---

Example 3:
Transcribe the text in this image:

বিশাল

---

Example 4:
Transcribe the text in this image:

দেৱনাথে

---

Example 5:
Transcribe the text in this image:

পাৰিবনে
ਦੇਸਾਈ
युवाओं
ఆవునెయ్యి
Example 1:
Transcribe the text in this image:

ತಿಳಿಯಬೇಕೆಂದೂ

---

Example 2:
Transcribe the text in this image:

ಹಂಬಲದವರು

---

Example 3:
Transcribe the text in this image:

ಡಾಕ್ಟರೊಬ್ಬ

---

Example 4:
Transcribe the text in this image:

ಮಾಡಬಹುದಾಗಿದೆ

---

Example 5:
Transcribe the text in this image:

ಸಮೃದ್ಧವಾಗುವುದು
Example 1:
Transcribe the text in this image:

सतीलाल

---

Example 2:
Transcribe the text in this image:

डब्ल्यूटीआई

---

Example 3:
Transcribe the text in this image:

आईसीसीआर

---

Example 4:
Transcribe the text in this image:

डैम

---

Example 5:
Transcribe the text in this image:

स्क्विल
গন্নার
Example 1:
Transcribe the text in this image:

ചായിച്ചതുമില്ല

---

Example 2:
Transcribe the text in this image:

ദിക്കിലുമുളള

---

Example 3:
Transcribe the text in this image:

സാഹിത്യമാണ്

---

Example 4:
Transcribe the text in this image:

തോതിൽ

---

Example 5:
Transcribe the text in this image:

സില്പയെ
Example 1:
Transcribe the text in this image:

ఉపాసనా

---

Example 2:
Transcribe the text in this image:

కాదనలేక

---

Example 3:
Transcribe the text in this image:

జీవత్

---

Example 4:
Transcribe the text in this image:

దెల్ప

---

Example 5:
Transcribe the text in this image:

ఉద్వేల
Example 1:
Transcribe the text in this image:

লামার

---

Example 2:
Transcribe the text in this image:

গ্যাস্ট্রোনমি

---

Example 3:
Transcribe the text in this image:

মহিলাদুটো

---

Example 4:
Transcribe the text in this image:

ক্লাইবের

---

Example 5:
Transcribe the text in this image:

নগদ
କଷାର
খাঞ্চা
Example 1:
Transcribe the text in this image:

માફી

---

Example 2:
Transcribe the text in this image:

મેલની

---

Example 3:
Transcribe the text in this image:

***

# EXERCISE BRIEF:
Everything in the listing above should be printed again exactly.

# RESULT FOR THIS TASK:
---

Example 3:
Transcribe the text in this image:

বিশাল

---

Example 4:
Transcribe the text in this image:

দেৱনাথে

---

Example 5:
Transcribe the text in this image:

পাৰিবনে
ਦੇਸਾਈ
युवाओं
ఆవునెయ్యి
Example 1:
Transcribe the text in this image:

ತಿಳಿಯಬೇಕೆಂದೂ

---

Example 2:
Transcribe the text in this image:

ಹಂಬಲದವರು

---

Example 3:
Transcribe the text in this image:

ಡಾಕ್ಟರೊಬ್ಬ

---

Example 4:
Transcribe the text in this image:

ಮಾಡಬಹುದಾಗಿದೆ

---

Example 5:
Transcribe the text in this image:

ಸಮೃದ್ಧವಾಗುವುದು
Example 1:
Transcribe the text in this image:

सतीलाल

---

Example 2:
Transcribe the text in this image:

डब्ल्यूटीआई

---

Example 3:
Transcribe the text in this image:

आईसीसीआर

---

Example 4:
Transcribe the text in this image:

डैम

---

Example 5:
Transcribe the text in this image:

स्क्विल
গন্নার
Example 1:
Transcribe the text in this image:

ചായിച്ചതുമില്ല

---

Example 2:
Transcribe the text in this image:

ദിക്കിലുമുളള

---

Example 3:
Transcribe the text in this image:

സാഹിത്യമാണ്

---

Example 4:
Transcribe the text in this image:

തോതിൽ

---

Example 5:
Transcribe the text in this image:

സില്പയെ
Example 1:
Transcribe the text in this image:

ఉపాసనా

---

Example 2:
Transcribe the text in this image:

కాదనలేక

---

Example 3:
Transcribe the text in this image:

జీవత్

---

Example 4:
Transcribe the text in this image:

దెల్ప

---

Example 5:
Transcribe the text in this image:

ఉద్వేల
Example 1:
Transcribe the text in this image:

লামার

---

Example 2:
Transcribe the text in this image:

গ্যাস্ট্রোনমি

---

Example 3:
Transcribe the text in this image:

মহিলাদুটো

---

Example 4:
Transcribe the text in this image:

ক্লাইবের

---

Example 5:
Transcribe the text in this image:

নগদ
କଷାର
খাঞ্চা
Example 1:
Transcribe the text in this image:

માફી

---

Example 2:
Transcribe the text in this image:

મેલની

---

Example 3:
Transcribe the text in this image:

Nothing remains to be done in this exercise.